Now, there are real limits to what monetary and fiscal policy can do in a situation like this. Both an interest rate cut and deficit spending are ways to increase aggregate spending. But when a disease like the coronavirus shuts down economic activity, people can't shop and spend money, and they also can't go into work to produce the goods and services that other still-healthy populations are ready and willing to buy. As dramatic as the stock market's 10 percent nose-dive is, this effect on normal consumers and workers is the real threat to the economy. If workers can't man a factory because they have to stay home — or have been ordered to stay home — to avoid spreading a disease, no amount of money pumped into the economy can coax more production out of them. This is also why a fiscal response to the coronavirus should focus on pure cash stimulus, since it will be hard to predict what specific areas of real-world work and production will and won't be affected.

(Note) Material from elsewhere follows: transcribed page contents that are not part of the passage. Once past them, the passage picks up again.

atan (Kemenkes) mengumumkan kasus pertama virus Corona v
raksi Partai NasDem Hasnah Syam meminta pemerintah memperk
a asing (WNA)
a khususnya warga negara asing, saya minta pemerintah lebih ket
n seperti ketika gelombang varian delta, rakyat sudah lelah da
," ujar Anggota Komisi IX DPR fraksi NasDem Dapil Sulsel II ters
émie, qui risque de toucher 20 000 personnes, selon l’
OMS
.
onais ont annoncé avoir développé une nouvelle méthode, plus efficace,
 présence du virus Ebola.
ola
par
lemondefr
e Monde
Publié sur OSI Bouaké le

Furthermore, America shouldn't just stimulate for its own sake, but for the world's. Outside of China, we are the globe's biggest source of demand, buying up a huge portion of everyone else's exports. With China's consumption dropping, and consumption in other areas hit by COVID-19 sure to fall as well, the world will need us to fill in the money hole to keep the healthy parts of the global economy cranking along. Indeed, other countries should be stimulating too: Europe in particular is in the economic doldrums entirely due to self-inflicted wounds. If the European Central Bank and the eurozone financial system eased up on borrowing limits for countries, and if European policymakers permitted deficit spending again on a large scale, the continent could power itself back to economic health, and inoculate itself against at least some of the economic after-effects of the coronavirus' spread.

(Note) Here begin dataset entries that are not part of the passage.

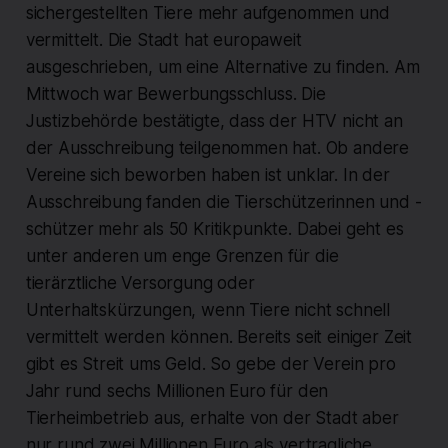
sichergestellten Tiere mehr aufgenommen und
vermittelt. Die Stadt hat europaweit
ausgeschrieben, um eine Alternative zu finden. Am
Mittwoch war Bewerbungsschluss. Die
Justizbehörde bestätigte, dass der HTV nicht an
der Ausschreibung teilgenommen hat. Ob andere
Vereine sich beworben haben ist unklar. In der
Ausschreibung fanden die Tierschützerinnen und -
schützer mehr als 50 Kritikpunkte. Dabei geht es
unter anderen um enge Grenzen für die
tierärztliche Versorgung oder
Unterhaltskürzungen, wenn Tiere nicht schnell
vermittelt werden können. Bereits seit einiger Zeit
gibt es Streit ums Geld. So gebe der Verein pro
Jahr rund sechs Millionen Euro für den
Tierheimbetrieb aus, erhalte von der Stadt aber
nur rund zwei Millionen Euro als vertragliche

Finally, we should think about longer-term policy changes that could help prevent future outbreaks. For instance, if the U.S. had a national paid sick leave system, employees would not feel nearly so much pressure to come into work when they're ill or showing symptoms. And guaranteeing affordable health care access for all Americans, such as with a Medicare-for-all program, would allow everyone to get treated as soon as possible when they think they might be sick, as opposed to forgoing a doctor visit entirely in order to avoid the costs. And our failures to properly regulate market structures or enforce antitrust law have left us with highly-concentrated and monopolized global supply chains with little redundancy; we're vulnerable to shortages and collapse if one key part goes down.

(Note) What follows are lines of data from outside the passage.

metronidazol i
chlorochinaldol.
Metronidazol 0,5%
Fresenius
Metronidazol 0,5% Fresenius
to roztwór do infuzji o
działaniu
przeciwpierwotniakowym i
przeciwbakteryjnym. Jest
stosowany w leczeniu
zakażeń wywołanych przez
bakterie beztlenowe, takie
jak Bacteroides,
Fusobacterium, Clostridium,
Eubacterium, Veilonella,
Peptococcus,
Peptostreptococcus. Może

As an economic correspondent, writing about the coronavirus is tough: You want to walk a line between realistically assessing the risks while also avoiding undue alarmism. Trump economic advisor Larry Kudlow may have brushed off the need for stimulus, saying the outbreak isn't likely to become an "economic tragedy." But when it comes to COVID-19, moving now with an aggressive emergency-style stimulus is the best way to ensure that prediction actually comes true.